US Dollar: Producer Price Data Shows Inflation Pressures Building, to Hold Fed's Feet to the Fire

-Robust producer price data shows inflation uptrend continues.

-Rising inflation pressures hold Federal Reserve's feet to the fire.

-Fed to raise rates each quarter, supporting the USD - for now.

© Adobe Stock

The Dollar advanced Thursday after producer price data showed US inflation pressures continuing to build in July, adding weight to forecasts that rising consumer prices will hold the feet of Federal Reserve officials to a proverbial fire during the quarters ahead. 

July's producer price index, which measures the prices of finished goods and services sold by manufacturers, stalled to a 0% change during the recent month while the annualised pace of price growth dropped 10 basis points to 3.3%.

The core producer price index, which removes volatile energy and food items from the goods basket, rose by only 0.1% for the month and at an annualised pace of 2.7%. 

"Both the headline and core indexes were constrained by a 0.8% drop in the volatile "trade services" component, which measures profit margins for retailers and wholesalers. This is a correction, following a run of big increases; it likely does not mark the start of a sustained run of smaller core PPI numbers," says Ian Shepherdson, chief US economist at Pantheon Macroeconomics. 

All of Thursday's numbers were a fraction below the consensus but despite this the uptrend in inflation pressures remains clear for many observers to see.

Pantheon's Shepherdson says price pressures will build a bit further throughout the rest of the year given a double digit increase in oil prices thus far in 2018.

And he is not the only one, as economists at Capital Economics said Thursday there are signs that President Donald Trump's trade tariffs are beginning to push up production costs for US manufacturers. 

"For now, manufacturers are absorbing some of that cost increase, with PPI core goods final demand inflation edging up to a more modest 2.8%. But with more tariffs in the pipeline and capacity utilisation high, we suspect that it’s only a matter of time before final demand inflation begins to rise more markedly," says Andrew Hunter, an economist at Capital Economics. 

Markets care about price and inflation data because it has direct implications for interest rates. Changes in interest rates, or hints of them being in the cards, are only made in response to changes in domestic inflation but impact currencies because of the push and pull influence they have on international capital flows and their allure for short-term speculators.

"Along with signs that the tightening labour market is pushing wage growth gradually higher, we expect that the keep the Fed raising interest rates once a quarter over the next 12 months," Hunter adds. 

Both headline and core measures of US consumer prices are already at or above the 2% target of the Federal Reserve. And the personal consumption expenditures (PCE) price index, which is the Fed's preferred measure of US inflation, rose at an annualised pace of 1.9% during June. 

The Federal Reserve has raised interest rates seven times since the end of 2015, taking the Federal Funds rate range to between 1.75% and 2%. Many economists expect it to raise rates so that the top end of that range hits 3.25% around the end of 2019.
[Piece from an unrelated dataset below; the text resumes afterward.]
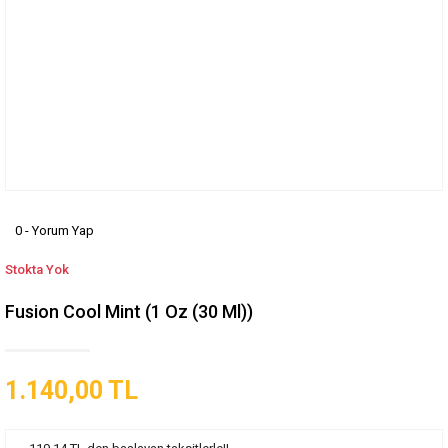
0 - Yorum Yap
Stokta Yok
Fusion Cool Mint (1 Oz (30 Ml))
1.140,00 TL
Most analysts now agree that superior levels of US economic growth have bolstered the case for the Federal Reserve to keep raising its interest rate, at a time when the interest rate outlook elsewhere in the world has deteriorated, which has incentivised traders into selling other developed world currencies and buying US Dollars.

As a result, the Dollar index converted what was a 4% 2018 loss into a 3.1% gain during the four months since the middle of April, after having fallen by 10% in 2017 and dropping another 4% during the first quarter of 2018. Analysts divided in their forecasts for where the US Dollar will head next.

The US Dollar index was quoted 0.12% higher at 95.20 following the release Thursday while the Pound-to-Dollar rate was 0.09% higher at 1.2888 and the Euro-to-Dollar rate was 0.12% lower at 1.1594.